Por outro lado, este estudo sobre a cidade de onde o realizador provém é realizado a partir da utilização de um filme de propaganda do período da Segunda Grande Guerra – “Steel Town” (de 1944). Consideramos assim uma outra dimensão essencial do trabalho de Jones: não existe aqui uma mera recuperação de material de arquivo esbatido pelo tempo, há criação de sentido a partir deste encontro, e agora que a vibrante indústria dá agora lugar a espaços vazios e a uma realidade que podemos classificar quase como fantasmagórica.
Massillon de 1991(70′)
“Massillon” é a ‘pièce de résistance’, o grande trunfo e a obra documental mais longa desta sessão na Cinemateca. O filme de William E. Jones é uma exploração muito franca da sua própria experiência como jovem que cresceu numa pequena localidade do Ohio. Uma particularmente inteligente, pois a biografia vai muito além do mero caráter auto-referencial, vendo-se associada à própria exploração do porquê da homofobia existir.
O autor apresenta-nos a sua juventude, os seus traumas (em doloroso detalhe) e as suas experiências mais essenciais de formação de identidade. Fá-lo com total confiança, sem reservas e com um virtuosismo manifesto. Apresenta-nos também uma evolução natural do seu raciocínio – um olhar para o passado e para a realidade integral para compreender a sua própria experiência. Quantos de nós não precisaríamos de operar também este mesmo exercício libertador?

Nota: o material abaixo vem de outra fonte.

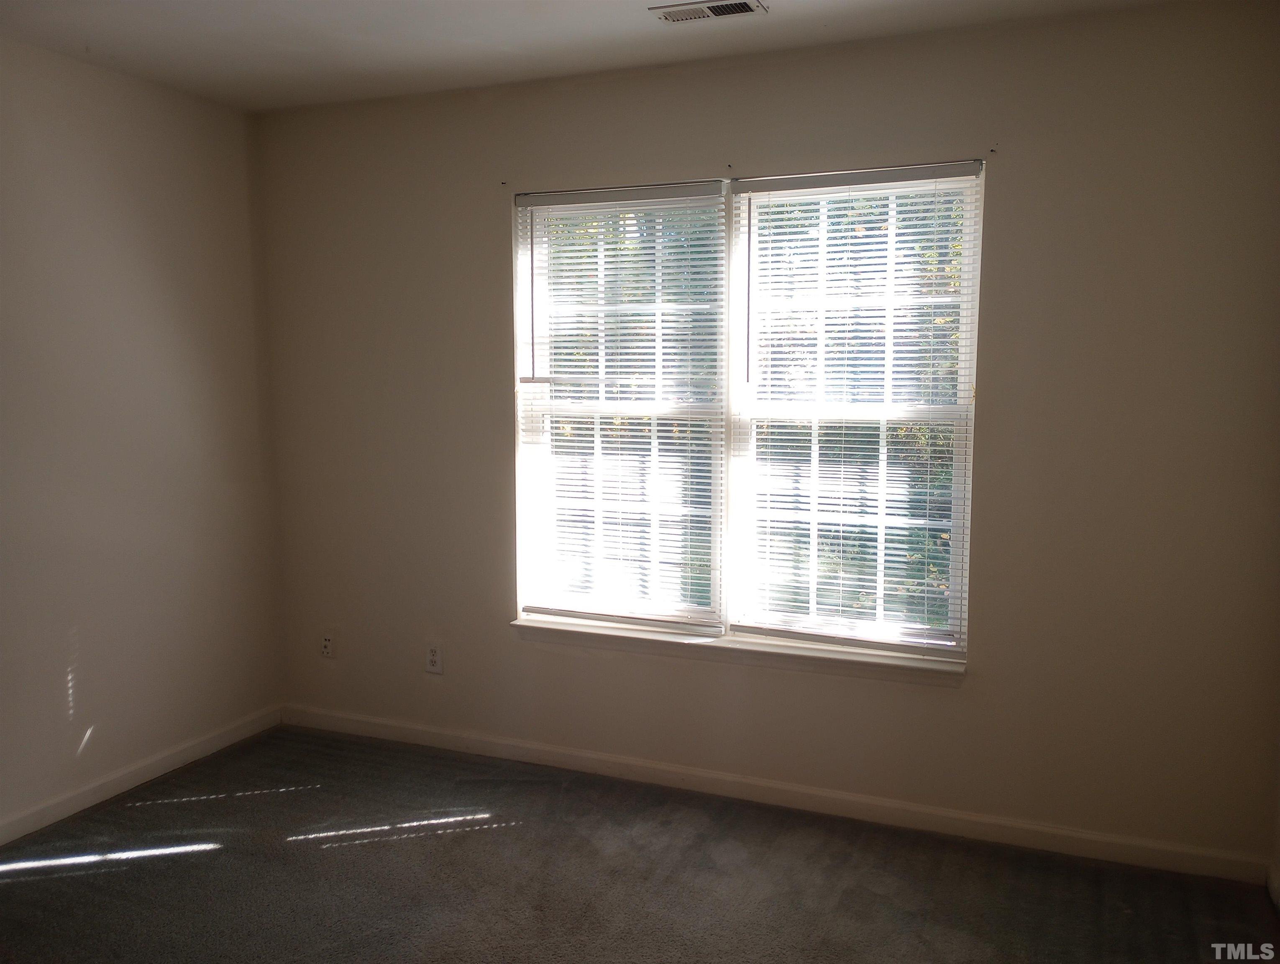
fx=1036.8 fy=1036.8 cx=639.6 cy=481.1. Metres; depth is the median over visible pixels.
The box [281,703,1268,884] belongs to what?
baseboard
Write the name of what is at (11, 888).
carpet floor
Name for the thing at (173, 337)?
left wall
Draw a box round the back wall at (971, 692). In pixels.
[267,1,1279,869]
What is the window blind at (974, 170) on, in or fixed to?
attached to the window at (746, 250)
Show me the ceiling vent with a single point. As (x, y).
(741, 6)
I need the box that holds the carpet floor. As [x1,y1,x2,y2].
[0,724,1279,963]
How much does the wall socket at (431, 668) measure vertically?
0.115 m
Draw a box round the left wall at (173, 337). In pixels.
[0,36,284,838]
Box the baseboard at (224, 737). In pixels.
[0,704,283,845]
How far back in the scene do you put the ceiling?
3.10 m
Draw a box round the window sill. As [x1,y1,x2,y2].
[508,615,965,684]
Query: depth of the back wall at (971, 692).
3.16 m
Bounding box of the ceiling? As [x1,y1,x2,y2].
[0,0,1200,111]
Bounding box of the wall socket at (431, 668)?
[424,641,443,673]
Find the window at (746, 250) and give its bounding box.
[513,160,982,664]
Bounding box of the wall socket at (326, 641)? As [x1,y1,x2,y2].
[319,629,336,658]
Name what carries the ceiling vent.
attached to the ceiling
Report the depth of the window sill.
3.47 m
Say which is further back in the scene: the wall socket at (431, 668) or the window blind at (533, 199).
the wall socket at (431, 668)
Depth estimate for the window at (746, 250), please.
3.48 m
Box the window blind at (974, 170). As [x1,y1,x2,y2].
[730,163,983,655]
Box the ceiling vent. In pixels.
[650,0,766,22]
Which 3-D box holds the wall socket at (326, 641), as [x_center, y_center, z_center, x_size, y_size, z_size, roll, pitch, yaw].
[-1.266,0.657,4.198,0.071,0.115,0.009,3,7,23]
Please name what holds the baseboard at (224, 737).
attached to the left wall at (173, 337)
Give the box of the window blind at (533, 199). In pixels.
[513,181,727,631]

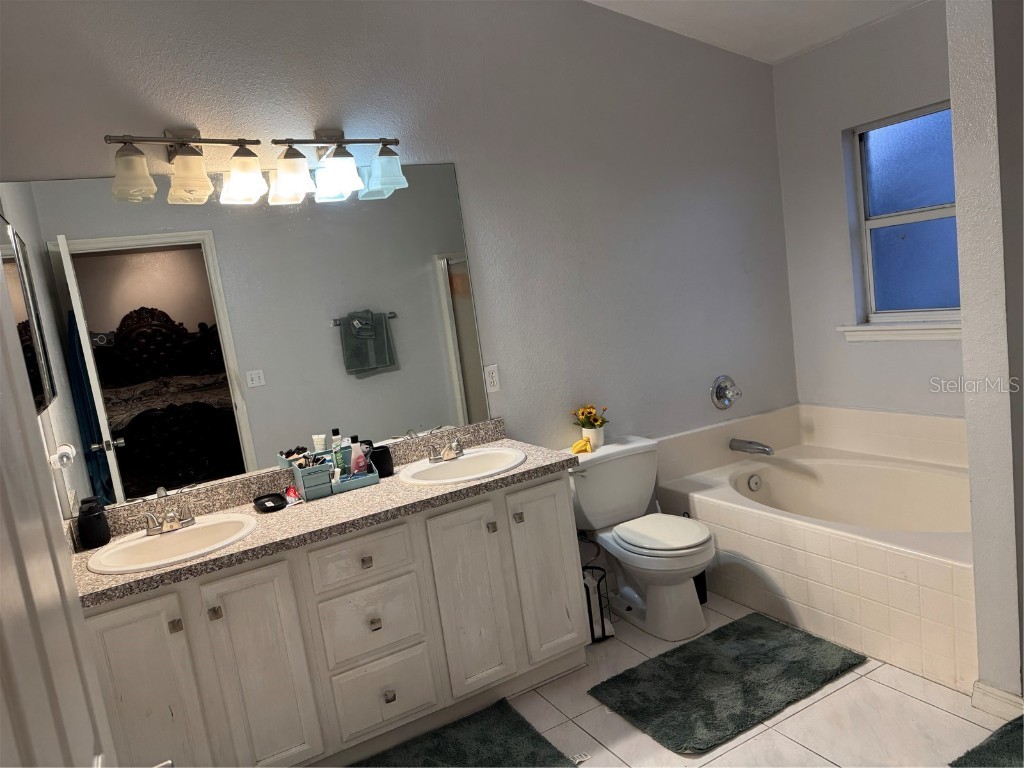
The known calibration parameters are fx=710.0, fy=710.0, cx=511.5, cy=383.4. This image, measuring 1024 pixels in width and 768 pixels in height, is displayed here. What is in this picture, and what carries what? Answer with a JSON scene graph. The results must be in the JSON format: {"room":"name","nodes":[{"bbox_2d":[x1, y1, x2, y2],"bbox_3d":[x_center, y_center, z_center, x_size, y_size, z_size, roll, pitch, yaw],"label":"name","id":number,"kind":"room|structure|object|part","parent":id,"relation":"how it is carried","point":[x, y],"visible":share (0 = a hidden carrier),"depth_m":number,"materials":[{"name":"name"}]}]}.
{"room":"bathroom","nodes":[
{"label":"bathroom","id":0,"kind":"room"},
{"bbox_2d":[0,248,118,767],"bbox_3d":[-0.342,0.476,0.542,0.177,2.053,0.954,-12,9,-28],"label":"door","id":1,"kind":"structure","parent":0,"point":[3,409],"depth_m":0.64,"materials":[{"name":"white paint"}]},
{"bbox_2d":[0,0,794,526],"bbox_3d":[-0.065,-0.472,3.175,3.827,3.178,0.130,-12,9,-28],"label":"back wall","id":2,"kind":"structure","parent":0,"point":[151,130],"depth_m":3.16,"materials":[{"name":"grey paint"}]},
{"bbox_2d":[1,161,491,512],"bbox_3d":[-0.852,-0.243,2.699,1.696,1.100,0.006,-12,9,-28],"label":"mirror","id":3,"kind":"object","parent":2,"relation":"attached to","point":[467,351],"visible":0.97,"depth_m":2.61,"materials":[{"name":"mirror"}]},
{"bbox_2d":[104,129,414,207],"bbox_3d":[-0.864,-0.796,2.514,1.023,0.237,0.203,-12,9,-28],"label":"vanity light","id":4,"kind":"object","parent":2,"relation":"attached to","point":[236,177],"visible":0.99,"depth_m":2.48,"materials":[{"name":"metal"}]},
{"bbox_3d":[-1.178,-0.649,2.200,0.135,0.135,0.138,-12,9,-28],"label":"shade","id":5,"kind":"part","parent":4,"relation":"part of","materials":[{"name":"glass"}]},
{"bbox_3d":[-1.044,-0.676,2.298,0.135,0.141,0.140,-12,9,-28],"label":"shade","id":6,"kind":"part","parent":4,"relation":"part of","materials":[{"name":"glass"}]},
{"bbox_3d":[-0.901,-0.693,2.384,0.148,0.145,0.151,-12,9,-28],"label":"shade","id":7,"kind":"part","parent":4,"relation":"part of","materials":[{"name":"glass"}]},
{"bbox_3d":[-0.762,-0.712,2.445,0.147,0.148,0.151,-12,9,-28],"label":"shade","id":8,"kind":"part","parent":4,"relation":"part of","materials":[{"name":"glass"}]},
{"bbox_3d":[-0.617,-0.747,2.521,0.150,0.143,0.151,-12,9,-28],"label":"shade","id":9,"kind":"part","parent":4,"relation":"part of","materials":[{"name":"glass"}]},
{"bbox_3d":[-0.468,-0.782,2.613,0.146,0.136,0.151,-12,9,-28],"label":"shade","id":10,"kind":"part","parent":4,"relation":"part of","materials":[{"name":"glass"}]},
{"bbox_2d":[483,363,500,392],"bbox_3d":[-0.086,-0.024,3.100,0.072,0.116,0.009,-12,9,-28],"label":"wall outlet","id":11,"kind":"object","parent":2,"relation":"attached to","point":[492,379],"visible":0.98,"depth_m":3.10,"materials":[{"name":"white plastic"}]},
{"bbox_2d":[710,375,740,408],"bbox_3d":[1.153,0.044,3.754,0.182,0.184,0.090,-12,9,-28],"label":"shower valve","id":12,"kind":"object","parent":2,"relation":"attached to","point":[719,388],"visible":0.98,"depth_m":3.76,"materials":[{"name":"silver metal"}]},
{"bbox_2d":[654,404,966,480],"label":"tub surround","id":13,"kind":"object","parent":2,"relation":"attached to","point":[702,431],"visible":0.73,"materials":[{"name":"tile"}]},
{"bbox_2d":[729,437,773,455],"bbox_3d":[1.259,0.329,3.704,0.075,0.075,0.236,-12,9,-28],"label":"tub spout","id":14,"kind":"object","parent":13,"relation":"attached to","point":[764,450],"visible":0.99,"depth_m":3.69,"materials":[{"name":"silver metal"}]},
{"bbox_2d":[341,589,1015,767],"bbox_3d":[0.726,1.247,1.849,4.147,0.067,3.253,-12,9,-28],"label":"floor","id":15,"kind":"structure","parent":0,"point":[868,676],"depth_m":2.36,"materials":[{"name":"beige tile"}]},
{"bbox_2d":[83,466,588,767],"bbox_3d":[-0.570,0.855,2.581,1.693,0.847,0.559,-12,9,-28],"label":"vanity cabinet","id":16,"kind":"object","parent":15,"relation":"on","point":[560,493],"visible":0.78,"depth_m":2.33,"materials":[{"name":"paint"}]},
{"bbox_3d":[-1.074,1.015,2.108,0.261,0.755,0.045,-12,9,-28],"label":"cabinet door","id":17,"kind":"part","parent":16,"relation":"part of","materials":[{"name":"white"}]},
{"bbox_3d":[-1.011,0.729,2.144,0.028,0.034,0.031,-12,9,-28],"label":"knob","id":18,"kind":"part","parent":16,"relation":"part of","materials":[{"name":"metal"}]},
{"bbox_3d":[-0.925,0.716,2.217,0.028,0.034,0.031,-12,9,-28],"label":"knob","id":19,"kind":"part","parent":16,"relation":"part of","materials":[{"name":"metal"}]},
{"bbox_3d":[-0.800,0.975,2.298,0.252,0.745,0.051,-12,9,-28],"label":"cabinet door","id":20,"kind":"part","parent":16,"relation":"part of","materials":[{"name":"white"}]},
{"bbox_2d":[73,422,579,609],"bbox_3d":[-0.646,0.396,2.550,1.755,0.112,0.606,-12,9,-28],"label":"countertop","id":21,"kind":"structure","parent":16,"relation":"on","point":[408,493],"depth_m":2.42,"materials":[{"name":"stone"}]},
{"bbox_2d":[77,496,110,548],"bbox_3d":[-1.392,0.461,2.357,0.088,0.155,0.089,-12,9,-28],"label":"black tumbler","id":22,"kind":"object","parent":21,"relation":"on","point":[90,525],"visible":1,"depth_m":2.33,"materials":[{"name":"black"}]},
{"bbox_2d":[143,496,196,534],"bbox_3d":[-1.146,0.442,2.363,0.218,0.098,0.137,-12,9,-28],"label":"faucet","id":23,"kind":"object","parent":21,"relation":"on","point":[172,517],"visible":1,"depth_m":2.37,"materials":[{"name":"silver metal"}]},
{"bbox_2d":[88,511,259,573],"bbox_3d":[-1.068,0.577,2.302,0.504,0.160,0.414,-12,9,-28],"label":"left sink","id":24,"kind":"object","parent":21,"relation":"in","point":[157,541],"visible":0.72,"depth_m":2.37,"materials":[{"name":"white ceramic"}]},
{"bbox_2d":[253,492,287,512],"bbox_3d":[-0.864,0.424,2.545,0.098,0.023,0.170,-12,9,-28],"label":"soap dish","id":25,"kind":"object","parent":21,"relation":"on","point":[278,506],"visible":0.99,"depth_m":2.54,"materials":[{"name":"black"}]},
{"bbox_2d":[284,486,301,505],"bbox_3d":[-0.789,0.399,2.551,0.051,0.055,0.081,-12,9,-28],"label":"toothpaste tube","id":26,"kind":"object","parent":21,"relation":"on","point":[289,493],"visible":0.96,"depth_m":2.54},
{"bbox_2d":[290,444,379,500],"bbox_3d":[-0.668,0.313,2.681,0.278,0.164,0.156,-12,9,-28],"label":"organizer","id":27,"kind":"object","parent":21,"relation":"on","point":[321,489],"visible":0.88,"depth_m":2.63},
{"bbox_2d":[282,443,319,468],"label":"makeup brushes","id":28,"kind":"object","parent":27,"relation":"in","point":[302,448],"visible":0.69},
{"bbox_2d":[312,434,326,453],"bbox_3d":[-0.731,0.277,2.733,0.039,0.169,0.033,-7,8,7],"label":"tube","id":29,"kind":"object","parent":27,"relation":"in","point":[321,446],"visible":0.66,"depth_m":2.72,"materials":[{"name":"white plastic"}]},
{"bbox_2d":[330,429,344,474],"bbox_3d":[-0.669,0.283,2.755,0.046,0.212,0.046,-12,9,-28],"label":"bottle","id":30,"kind":"object","parent":27,"relation":"in","point":[336,431],"visible":0.75,"depth_m":2.74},
{"bbox_2d":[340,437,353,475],"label":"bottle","id":31,"kind":"object","parent":27,"relation":"in","point":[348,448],"visible":0.71,"depth_m":2.73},
{"bbox_2d":[349,440,367,478],"bbox_3d":[-0.592,0.305,2.749,0.055,0.159,0.053,-4,9,28],"label":"pink bottle","id":32,"kind":"object","parent":27,"relation":"in","point":[355,463],"visible":0.86,"depth_m":2.73,"materials":[{"name":"pink plastic"}]},
{"bbox_2d":[369,444,394,477],"bbox_3d":[-0.512,0.303,2.777,0.091,0.111,0.091,-12,9,-28],"label":"black cup","id":33,"kind":"object","parent":21,"relation":"on","point":[386,470],"visible":0.87,"depth_m":2.74,"materials":[{"name":"black plastic"}]},
{"bbox_2d":[426,435,465,462],"bbox_3d":[-0.244,0.262,2.861,0.220,0.090,0.139,-12,9,-28],"label":"faucet","id":34,"kind":"object","parent":21,"relation":"on","point":[446,454],"visible":1,"depth_m":2.87,"materials":[{"name":"silver metal"}]},
{"bbox_2d":[397,446,525,484],"bbox_3d":[-0.186,0.391,2.782,0.508,0.160,0.414,-12,9,-28],"label":"sink","id":35,"kind":"object","parent":21,"relation":"in","point":[473,461],"visible":0.8,"depth_m":2.86,"materials":[{"name":"white ceramic"}]},
{"bbox_3d":[-0.511,0.601,2.430,0.341,0.156,0.031,-12,9,-28],"label":"drawer","id":36,"kind":"part","parent":16,"relation":"part of","materials":[{"name":"white wood"}]},
{"bbox_3d":[-0.504,0.614,2.453,0.031,0.032,0.031,-12,9,-28],"label":"knob","id":37,"kind":"part","parent":16,"relation":"part of","materials":[{"name":"metal"}]},
{"bbox_3d":[-0.488,0.838,2.475,0.317,0.234,0.036,-12,9,-28],"label":"drawer","id":38,"kind":"part","parent":16,"relation":"part of","materials":[{"name":"white"}]},
{"bbox_3d":[-0.480,0.833,2.481,0.031,0.034,0.032,-12,9,-28],"label":"knob","id":39,"kind":"part","parent":16,"relation":"part of","materials":[{"name":"silver metal"}]},
{"bbox_3d":[-0.467,1.107,2.523,0.309,0.250,0.038,-12,9,-28],"label":"drawer","id":40,"kind":"part","parent":16,"relation":"part of","materials":[{"name":"white"}]},
{"bbox_3d":[-0.433,1.091,2.501,0.032,0.035,0.032,-12,9,-28],"label":"knob","id":41,"kind":"part","parent":16,"relation":"part of","materials":[{"name":"silver metal"}]},
{"bbox_3d":[-0.149,0.818,2.642,0.255,0.728,0.059,-12,9,-28],"label":"cabinet door","id":42,"kind":"part","parent":16,"relation":"part of","materials":[{"name":"white"}]},
{"bbox_3d":[-0.080,0.540,2.673,0.029,0.034,0.032,-12,9,-28],"label":"knob","id":43,"kind":"part","parent":16,"relation":"part of","materials":[{"name":"metal"}]},
{"bbox_3d":[0.022,0.513,2.721,0.029,0.034,0.031,-12,9,-28],"label":"knob","id":44,"kind":"part","parent":16,"relation":"part of","materials":[{"name":"metal"}]},
{"bbox_3d":[0.134,0.748,2.801,0.256,0.718,0.053,-12,9,-28],"label":"cabinet door","id":45,"kind":"part","parent":16,"relation":"part of","materials":[{"name":"white"}]},
{"bbox_2d":[350,699,575,767],"bbox_3d":[-0.264,1.281,2.230,0.907,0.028,0.577,-12,9,-28],"label":"bath rug","id":46,"kind":"object","parent":15,"relation":"on","point":[533,736],"visible":0.99,"depth_m":2.40,"materials":[{"name":"carpet"}]},
{"bbox_2d":[581,563,613,642],"bbox_3d":[0.333,0.950,3.078,0.175,0.299,0.178,-12,9,-28],"label":"toilet paper stand","id":47,"kind":"object","parent":15,"relation":"on","point":[603,629],"visible":0.51,"depth_m":3.03,"materials":[{"name":"black metal"}]},
{"bbox_2d":[564,433,714,641],"bbox_3d":[0.598,0.672,3.152,0.514,0.750,0.741,-12,9,-28],"label":"toilet","id":48,"kind":"object","parent":15,"relation":"on","point":[622,532],"visible":0.95,"depth_m":3.12,"materials":[{"name":"white ceramic"}]},
{"bbox_2d":[571,436,592,454],"bbox_3d":[0.316,0.281,3.238,0.092,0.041,0.112,-6,8,14],"label":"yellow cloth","id":49,"kind":"object","parent":48,"relation":"on","point":[577,444],"visible":0.9,"depth_m":3.22,"materials":[{"name":"yellow"}]},
{"bbox_2d":[582,425,604,449],"bbox_3d":[0.376,0.244,3.285,0.104,0.107,0.103,-12,9,-28],"label":"flower pot","id":50,"kind":"object","parent":48,"relation":"on","point":[592,437],"visible":0.74,"depth_m":3.25,"materials":[{"name":"white ceramic"}]},
{"bbox_2d":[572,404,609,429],"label":"flower bouquet","id":51,"kind":"object","parent":50,"relation":"in","point":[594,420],"visible":0.91,"depth_m":3.28,"materials":[{"name":"plant"}]},
{"bbox_3d":[0.637,0.635,3.117,0.378,0.045,0.465,-12,9,-28],"label":"toilet lid","id":52,"kind":"part","parent":48,"relation":"part of","materials":[{"name":"white plastic"}]},
{"bbox_2d":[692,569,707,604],"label":"trash can","id":53,"kind":"object","parent":15,"relation":"on","point":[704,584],"visible":0.15,"depth_m":3.22,"materials":[{"name":"black plastic"}]},
{"bbox_2d":[587,612,864,754],"bbox_3d":[0.795,1.075,2.664,0.883,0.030,0.558,-12,9,-28],"label":"bath mat","id":54,"kind":"object","parent":15,"relation":"on","point":[711,704],"visible":0.99,"depth_m":2.59,"materials":[{"name":"carpet"}]},
{"bbox_2d":[658,406,975,694],"bbox_3d":[1.552,0.605,3.166,1.007,0.635,1.593,-12,9,-28],"label":"bathtub","id":55,"kind":"object","parent":15,"relation":"on","point":[955,579],"visible":0.81,"depth_m":3.09,"materials":[{"name":"beige"}]},
{"bbox_2d":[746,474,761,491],"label":"overflow drain","id":56,"kind":"object","parent":55,"relation":"attached to","point":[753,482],"visible":0.98,"depth_m":3.65,"materials":[{"name":"silver metal"}]},
{"bbox_2d":[948,714,1023,767],"bbox_3d":[1.612,1.060,1.915,0.695,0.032,0.559,-12,9,-28],"label":"bath mat","id":57,"kind":"object","parent":15,"relation":"on","point":[989,747],"visible":1,"depth_m":2.06,"materials":[{"name":"carpet"}]},
{"bbox_2d":[587,0,925,63],"bbox_3d":[0.495,-1.534,1.648,4.142,0.219,3.083,-12,9,-28],"label":"ceiling","id":58,"kind":"structure","parent":0,"point":[787,52],"depth_m":3.36,"materials":[{"name":"white paint"}]},
{"bbox_2d":[772,1,958,420],"bbox_3d":[2.049,-0.487,3.203,0.137,2.642,1.810,-12,9,-28],"label":"window wall","id":59,"kind":"structure","parent":0,"point":[840,44],"depth_m":3.61,"materials":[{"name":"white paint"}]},
{"bbox_2d":[840,318,961,342],"bbox_3d":[1.952,-0.249,3.323,0.106,0.090,0.861,-12,9,-28],"label":"window sill","id":60,"kind":"structure","parent":59,"relation":"attached to","point":[878,328],"depth_m":3.40,"materials":[{"name":"white paint"}]},
{"bbox_2d":[848,100,960,323],"bbox_3d":[1.995,-0.787,3.286,0.081,0.964,0.838,-12,9,-28],"label":"window","id":61,"kind":"structure","parent":59,"relation":"in","point":[908,147],"depth_m":3.43,"materials":[{"name":"blue glass"}]},
{"bbox_2d":[947,0,1023,708],"bbox_3d":[1.830,-0.542,2.310,1.103,2.985,0.142,-12,9,-28],"label":"partition wall","id":62,"kind":"structure","parent":0,"point":[959,214],"depth_m":2.09,"materials":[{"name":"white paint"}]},
{"bbox_2d":[971,680,1023,722],"bbox_3d":[1.558,1.000,2.177,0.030,0.092,0.274,-12,9,-28],"label":"baseboard","id":63,"kind":"structure","parent":62,"relation":"attached to","point":[995,691],"depth_m":2.22,"materials":[{"name":"white paint"}]}
]}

Muitas são as questões colocadas pelo cineasta, munido de uma forte bibliografia que o acompanha neste filme-ensaio. De que forma é a sexualidade utilizada como uma arma para controlar a população? Quando é que o discurso político se começou a apropriar de termos homofóbicos para se fazer valer? Desengane-se quem possa pensar que Jones, com a sua narração em voice-over perspicaz e incisiva, cria teorias da conspiração.
Não, da sua infância à sua vida em Los Angeles, o cineasta apresenta-nos um relato muito detalhado de movimentos que fazem parte do tecido societário – interligando a sua experiência com elementos históricos, sócio-políticos, antropológicos.
Assim, “Massillon”, de William E. Jones, é um genuíno texto académico filmado – firme, não convencional e, surpreendentemente, para uma obra toda ela feita de imagens de arquivo não muito empolgantes, emocionante. Sim, esta é uma longa-metragem de 70 minutos, que a certa altura nos mostra linhas de comboio durante bastante tempo, e eis que conseguimos daqui extrair genuína e dilacerante emoção. É o quão bom contador de histórias William E. Jones consegue ser.
O Queer Lisboa despediu-se desta 28.ª edição, mas o Queer Porto acontece até dia 12 de outubro. Estarás por lá?